Salzmann considera, a su vez, que “lenguaje y obra no pueden separarse”, y cree que todo cuanto escribe está condicionado por el hecho de que lo escribe en alemán. “No hay texto sin su lenguaje, el lenguaje es el texto. Son una unidad como el cuerpo y el alma; no pueden separarse, aunque en Occidente hayamos aprendido a verlo de otra manera. A menudo creemos que llevamos nuestro cuerpo como si fuera una especie de funda de nuestro verdadero yo, pero cualquier buen médico te dirá que somos nuestro cuerpo. No es algo que llevemos a mayores. Lo mismo pasa con el texto; no lleva su lenguaje como quien lleva un abrigo de visón. Es en sí mismo el animal peludo, cálido. Si la piel se cae, es otro. En otro idioma yo escribiría otros libros, narraría de otro modo y es probable que fuera otra persona”.

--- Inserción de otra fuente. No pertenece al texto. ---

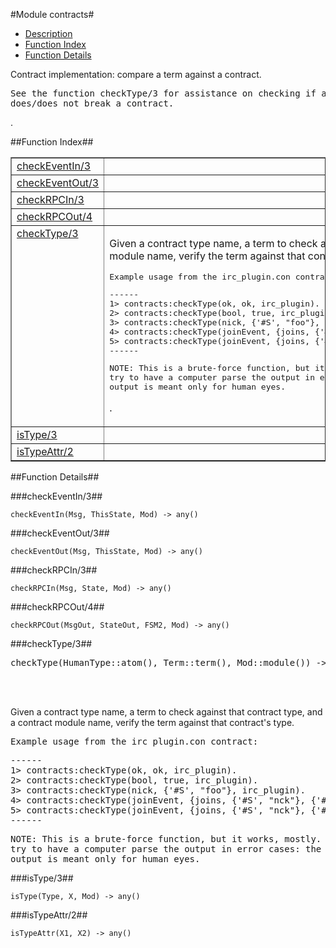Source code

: 

#Module contracts#
* [Description](#description)
* [Function Index](#index)
* [Function Details](#functions)


<p>Contract implementation: compare a term against a contract.</p>


<pre><tt>See the function checkType/3 for assistance on checking if a term
does/does not break a contract.</tt></pre>
.

<a name="index"></a>

##Function Index##


<table width="100%" border="1" cellspacing="0" cellpadding="2" summary="function index"><tr><td valign="top"><a href="#checkEventIn-3">checkEventIn/3</a></td><td></td></tr><tr><td valign="top"><a href="#checkEventOut-3">checkEventOut/3</a></td><td></td></tr><tr><td valign="top"><a href="#checkRPCIn-3">checkRPCIn/3</a></td><td></td></tr><tr><td valign="top"><a href="#checkRPCOut-4">checkRPCOut/4</a></td><td></td></tr><tr><td valign="top"><a href="#checkType-3">checkType/3</a></td><td><p>Given a contract type name, a term to check against that
contract type, and a contract module name, verify the term against
that contract's type.</p>


<pre><tt>Example usage from the irc_plugin.con contract:</tt></pre>



<pre><tt>------
1> contracts:checkType(ok, ok, irc_plugin).
2> contracts:checkType(bool, true, irc_plugin).
3> contracts:checkType(nick, {'#S', "foo"}, irc_plugin).
4> contracts:checkType(joinEvent, {joins, {'#S', "nck"}, {'#S', "grp"}}, irc_plugin).
5> contracts:checkType(joinEvent, {joins, {'#S', "nck"}, {'#S', bad_atom}}, irc_plugin).
------</tt></pre>



<pre><tt>NOTE: This is a brute-force function, but it works, mostly.  Don\'t
try to have a computer parse the output in error cases: the failure
output is meant only for human eyes.</tt></pre>
.</td></tr><tr><td valign="top"><a href="#isType-3">isType/3</a></td><td></td></tr><tr><td valign="top"><a href="#isTypeAttr-2">isTypeAttr/2</a></td><td></td></tr></table>


<a name="functions"></a>

##Function Details##

<a name="checkEventIn-3"></a>

###checkEventIn/3##




`checkEventIn(Msg, ThisState, Mod) -> any()`

<a name="checkEventOut-3"></a>

###checkEventOut/3##




`checkEventOut(Msg, ThisState, Mod) -> any()`

<a name="checkRPCIn-3"></a>

###checkRPCIn/3##




`checkRPCIn(Msg, State, Mod) -> any()`

<a name="checkRPCOut-4"></a>

###checkRPCOut/4##




`checkRPCOut(MsgOut, StateOut, FSM2, Mod) -> any()`

<a name="checkType-3"></a>

###checkType/3##




<pre>checkType(HumanType::atom(), Term::term(), Mod::module()) -&gt; yup | term()</pre>
<br></br>




<p>Given a contract type name, a term to check against that
contract type, and a contract module name, verify the term against
that contract's type.</p>


<pre><tt>Example usage from the irc_plugin.con contract:</tt></pre>



<pre><tt>------
1> contracts:checkType(ok, ok, irc_plugin).
2> contracts:checkType(bool, true, irc_plugin).
3> contracts:checkType(nick, {'#S', "foo"}, irc_plugin).
4> contracts:checkType(joinEvent, {joins, {'#S', "nck"}, {'#S', "grp"}}, irc_plugin).
5> contracts:checkType(joinEvent, {joins, {'#S', "nck"}, {'#S', bad_atom}}, irc_plugin).
------</tt></pre>



<pre><tt>NOTE: This is a brute-force function, but it works, mostly.  Don\'t
try to have a computer parse the output in error cases: the failure
output is meant only for human eyes.</tt></pre>

<a name="isType-3"></a>

###isType/3##




`isType(Type, X, Mod) -> any()`

<a name="isTypeAttr-2"></a>

###isTypeAttr/2##




`isTypeAttr(X1, X2) -> any()`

Solo algunos de los autores más sobresalientes de entre todos los que han elegido el alemán como lengua literaria se han traducido ya al español, si bien tímidamente, en los últimos años, aunque siguen ocupando espacios minoritarios dentro de la literatura que se publica en nuestro idioma. Es el caso de Melinda Nadj Abonji (Bečej, Yugoslavia, 1968) o de la húngara Terézia Mora (Sopron, 1971), ambas ganadoras del Deutscher Buchpreis. De la primera, se tradujo Las palomas levantan el vuelo (El Aleph, 2012), y de la segunda Todos los días (Roca Editorial), aunque su novela más celebrada, Das Ungeheuer (El monstruo) aún está por traducir. De Katja Petrowskaja (Kiev, 1970), que se mudó a Berlín en 1999, se puede leer en español su primera novela, Tal vez Esther (Adriana Hidalgo), ganadora del prestigioso premio Ingeborg Bachmann. Se trata de un originalísimo acercamiento al holocausto en Europa del este. Basándose en la historia de su propia familia, Petrowskaja se mueve por Kiev, Berlín, Varsovia o Moscú y completa una extraordinaria novela de aire impreciso («Tal vez Esther» hace referencia a su bisabuela, de cuyo nombre no está segura) sobre las lagunas y los contornos difusos de la memoria.